(RECORDS SHOWN begins)

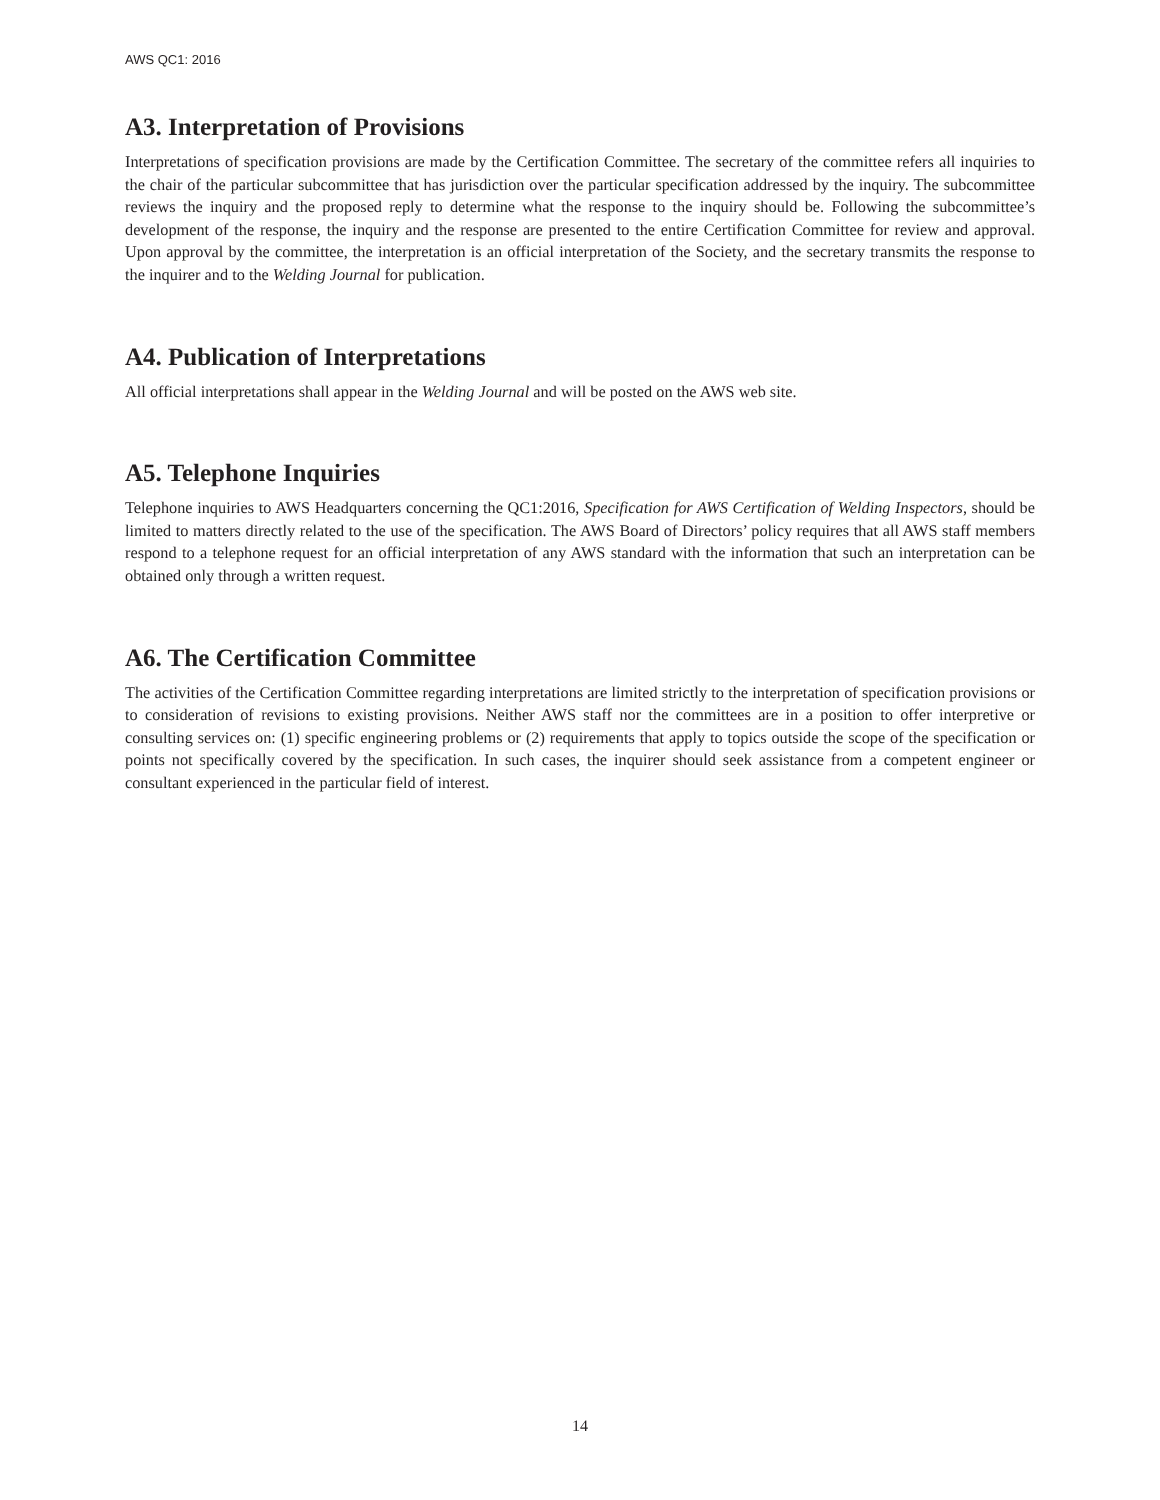AWS QC1: 2016
A3. Interpretation of Provisions
Interpretations of specification provisions are made by the Certification Committee. The secretary of the committee refers all inquiries to the chair of the particular subcommittee that has jurisdiction over the particular specification addressed by the inquiry. The subcommittee reviews the inquiry and the proposed reply to determine what the response to the inquiry should be. Following the subcommittee’s development of the response, the inquiry and the response are presented to the entire Certification Committee for review and approval. Upon approval by the committee, the interpretation is an official interpretation of the Society, and the secretary transmits the response to the inquirer and to the Welding Journal for publication.
A4. Publication of Interpretations
All official interpretations shall appear in the Welding Journal and will be posted on the AWS web site.
A5. Telephone Inquiries
Telephone inquiries to AWS Headquarters concerning the QC1:2016, Specification for AWS Certification of Welding Inspectors, should be limited to matters directly related to the use of the specification. The AWS Board of Directors’ policy requires that all AWS staff members respond to a telephone request for an official interpretation of any AWS standard with the information that such an interpretation can be obtained only through a written request.
A6. The Certification Committee
The activities of the Certification Committee regarding interpretations are limited strictly to the interpretation of specification provisions or to consideration of revisions to existing provisions. Neither AWS staff nor the committees are in a position to offer interpretive or consulting services on: (1) specific engineering problems or (2) requirements that apply to topics outside the scope of the specification or points not specifically covered by the specification. In such cases, the inquirer should seek assistance from a competent engineer or consultant experienced in the particular field of interest.
14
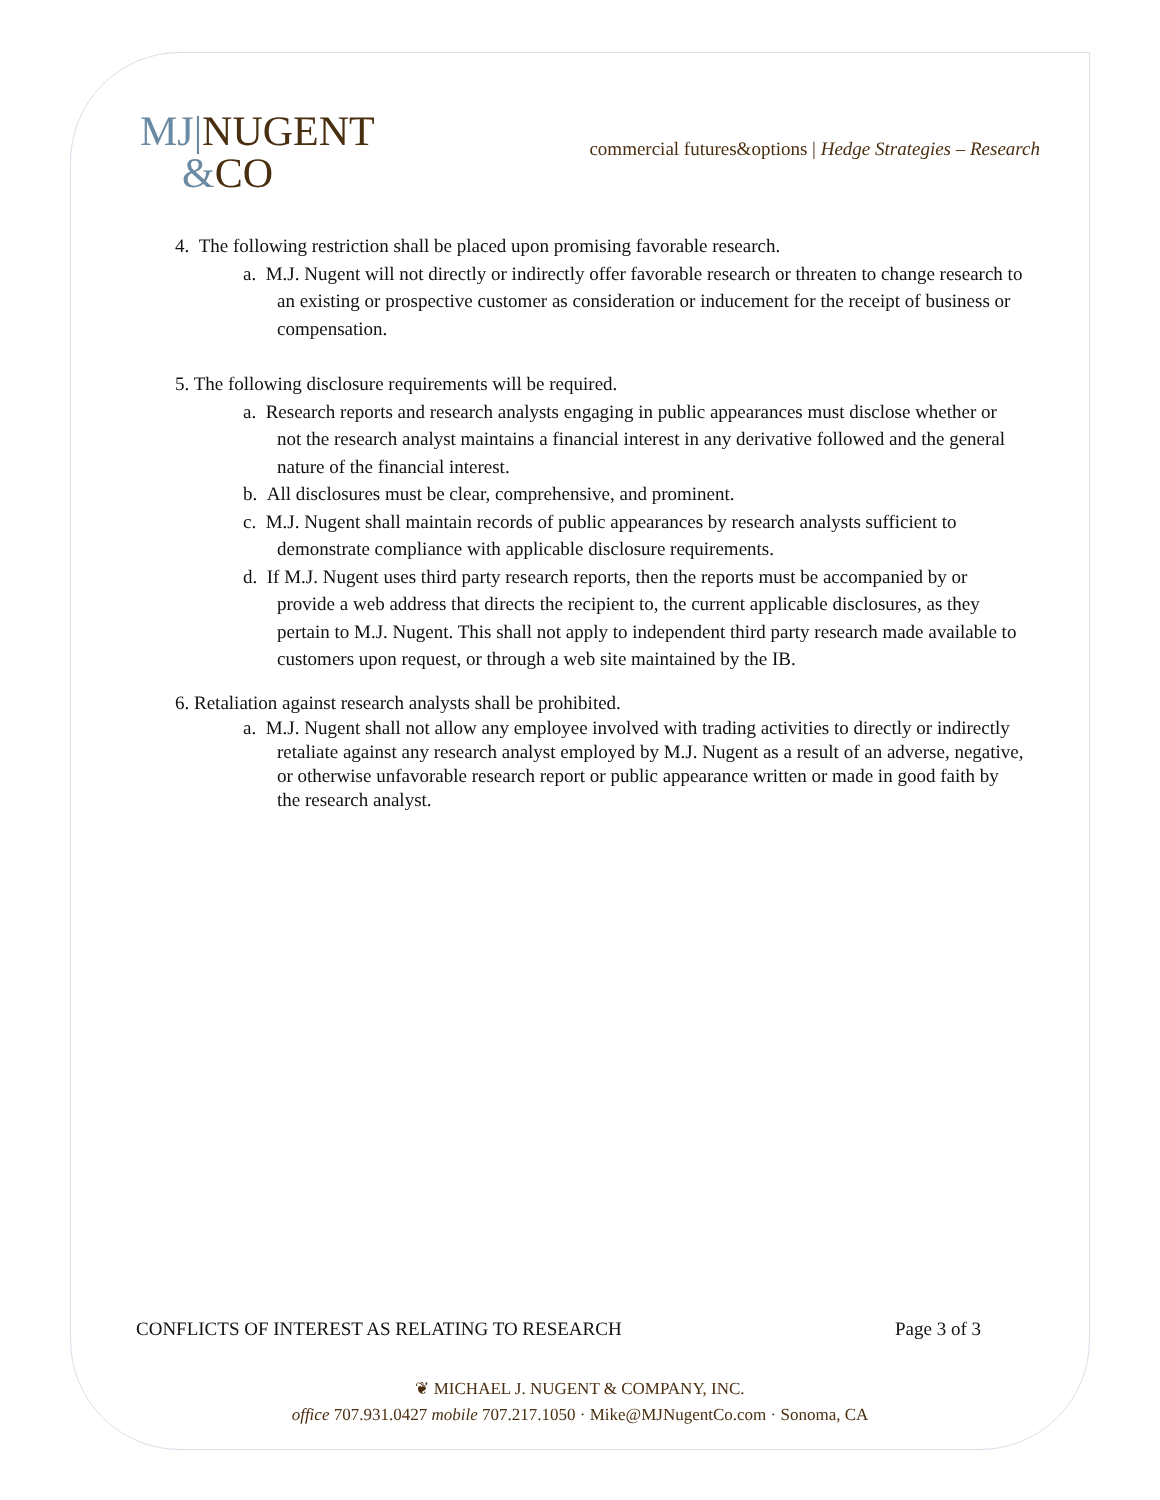MJ|NUGENT
&CO
commercial futures&options | Hedge Strategies – Research
4. The following restriction shall be placed upon promising favorable research.
a. M.J. Nugent will not directly or indirectly offer favorable research or threaten to change research to an existing or prospective customer as consideration or inducement for the receipt of business or compensation.
5. The following disclosure requirements will be required.
a. Research reports and research analysts engaging in public appearances must disclose whether or not the research analyst maintains a financial interest in any derivative followed and the general nature of the financial interest.
b. All disclosures must be clear, comprehensive, and prominent.
c. M.J. Nugent shall maintain records of public appearances by research analysts sufficient to demonstrate compliance with applicable disclosure requirements.
d. If M.J. Nugent uses third party research reports, then the reports must be accompanied by or provide a web address that directs the recipient to, the current applicable disclosures, as they pertain to M.J. Nugent. This shall not apply to independent third party research made available to customers upon request, or through a web site maintained by the IB.
6. Retaliation against research analysts shall be prohibited.
a. M.J. Nugent shall not allow any employee involved with trading activities to directly or indirectly retaliate against any research analyst employed by M.J. Nugent as a result of an adverse, negative, or otherwise unfavorable research report or public appearance written or made in good faith by the research analyst.
CONFLICTS OF INTEREST AS RELATING TO RESEARCH Page 3 of 3
❦ MICHAEL J. NUGENT & COMPANY, INC.
office 707.931.0427 mobile 707.217.1050 · Mike@MJNugentCo.com · Sonoma, CA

(RECORDS SHOWN ends)

Starting with the first line of the data, transcribe every line exactly through the one containing "Interpretations of specification". No pictures go in.

_ANSWER SECTION_
AWS QC1: 2016
A3. Interpretation of Provisions
Interpretations of specification provisions are made by the Certification Committee. The secretary of the committee refers all inquiries to the chair of the particular subcommittee that has jurisdiction over the particular specification addressed by the inquiry. The subcommittee reviews the inquiry and the proposed reply to determine what the response to the inquiry should be. Following the subcommittee’s development of the response, the inquiry and the response are presented to the entire Certification Committee for review and approval. Upon approval by the committee, the interpretation is an official interpretation of the Society, and the secretary transmits the response to the inquirer and to the Welding Journal for publication.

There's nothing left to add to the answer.